→ **Description of the task**
Return everything from the line containing "Other clubs" down to the line containing "Which slice represents", both of those lines included, copied word for word, with the pictures left out.

━━━ Data for the task

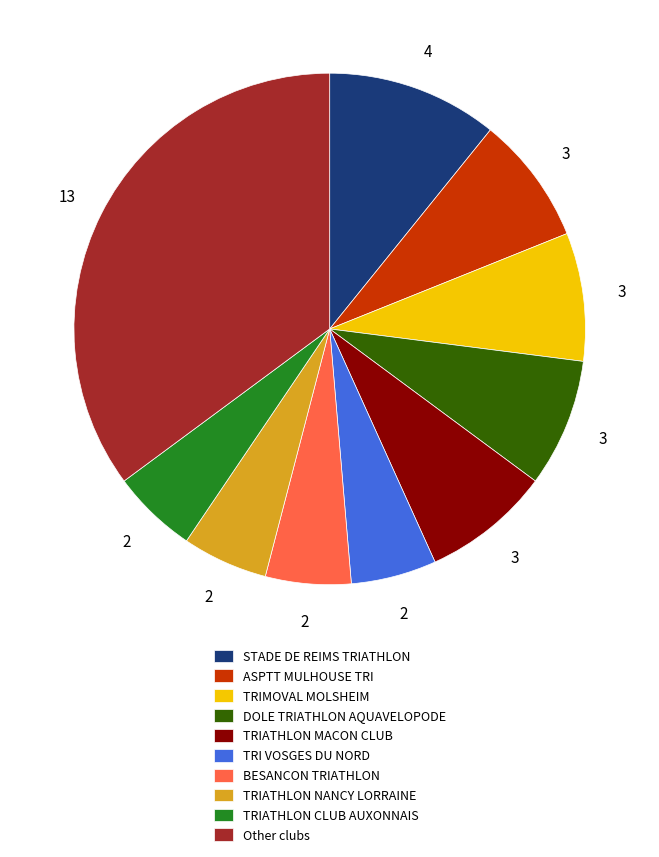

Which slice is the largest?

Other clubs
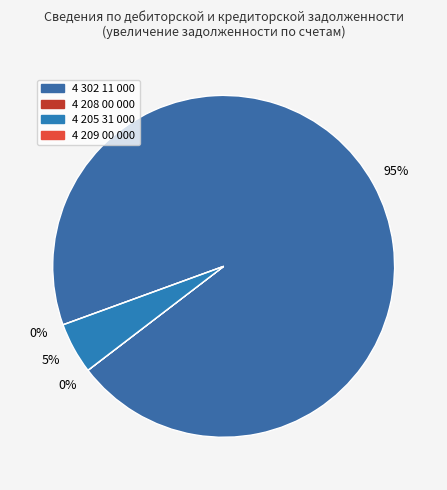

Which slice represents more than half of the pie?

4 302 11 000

━━━━━━
━━━ Data for the task

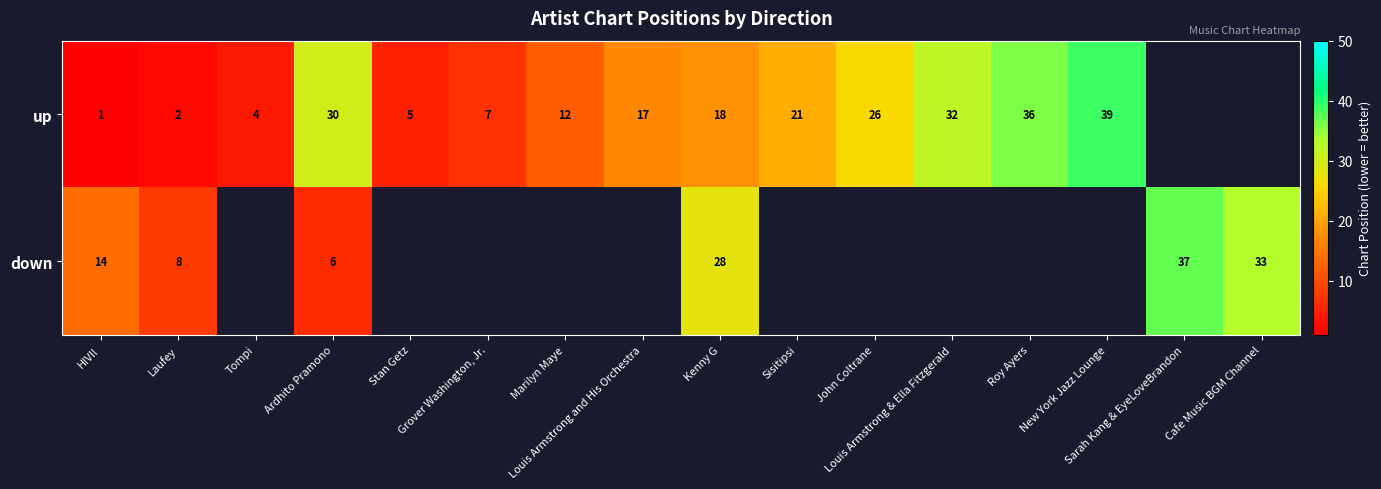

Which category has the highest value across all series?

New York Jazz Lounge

━━━━━━

→ **Solution below**
Other clubs

Which slice represents more than half of the pie?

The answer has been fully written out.